Why is the weight of an object on the moon 1/6 th its weight on the earth?

Let M_E be the mass of the Earth and m be an object on the surface of the Earth.

Let R_E be the radius of the Earth. According to the universal law of gravitation,

weight W_E of the object on the surface of the Earth is given by,

𝑊_𝐸 ={𝐺𝑀_𝐸𝑚 \over 𝑅_{𝐸^2}}

Let M_M and R_M be the mass and radius of the moon.

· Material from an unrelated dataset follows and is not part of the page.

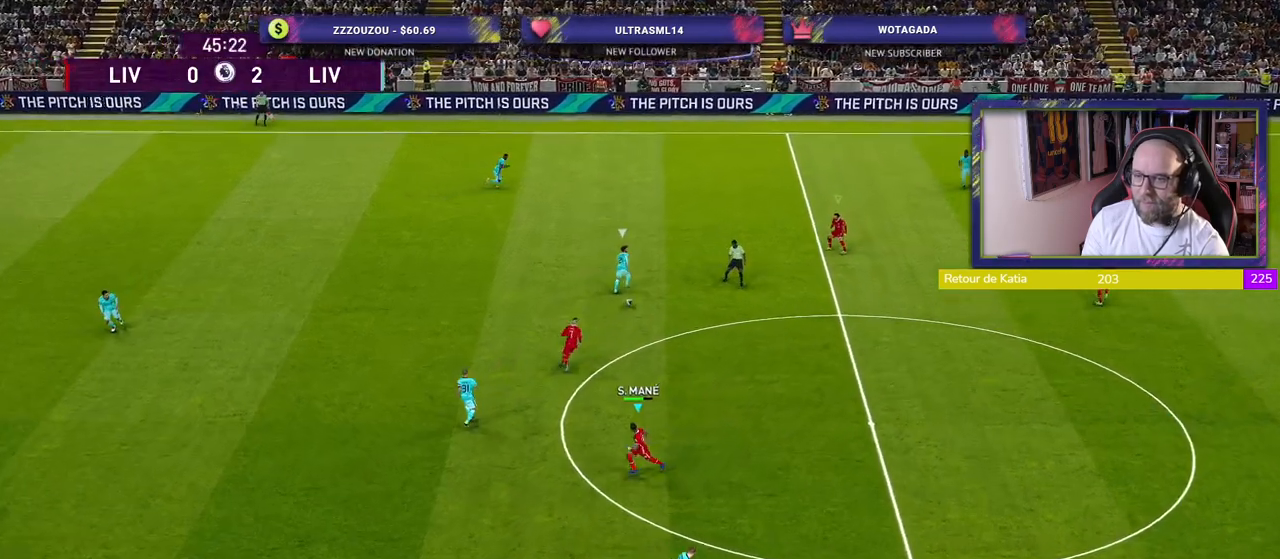
{"buttons": ["R2"], "left_stick": "up-left", "right_stick": "center", "events": [[120, "L1", "up"], [280, "left_stick", "down-left"], [400, "left_stick", "left"], [500, "left_stick", "up-left"]]}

Then, according to the universal law of gravitation, weight W_M of the object on the surface of the moon is given by:

𝑊_𝑀 = {𝐺𝑀_𝑀𝑚 \over 𝑅_{𝑀^2}}

Now,

⇒ {𝑊_𝑀 \over 𝑊_𝐸}={𝑀_𝑀𝑅_{𝐸^2} \over 𝑀_𝐸𝑅_{𝑀^2}}

Where,

𝑀_𝐸 = 5.98 × 10²⁴ 𝑘𝑔

𝑀_𝑀 = 7.36 × 10²² 𝑘𝑔

𝑅_𝐸 = 6.4 × 10⁶ 𝑚

𝑅_𝑀 = 1.74 × 10⁶ 𝑚

⇒ {𝑊_𝑀 \over 𝑊_𝐸}={{7.36 × 10^{22} × (6.4 × 10^6 )^2} \over {5.98 × 10^{24} × (1.74 × 10^6)^2}}=0.165 ≈ {1\over6}

Therefore, weight of an object on the moon is {1\over6} of its weight on the Earth.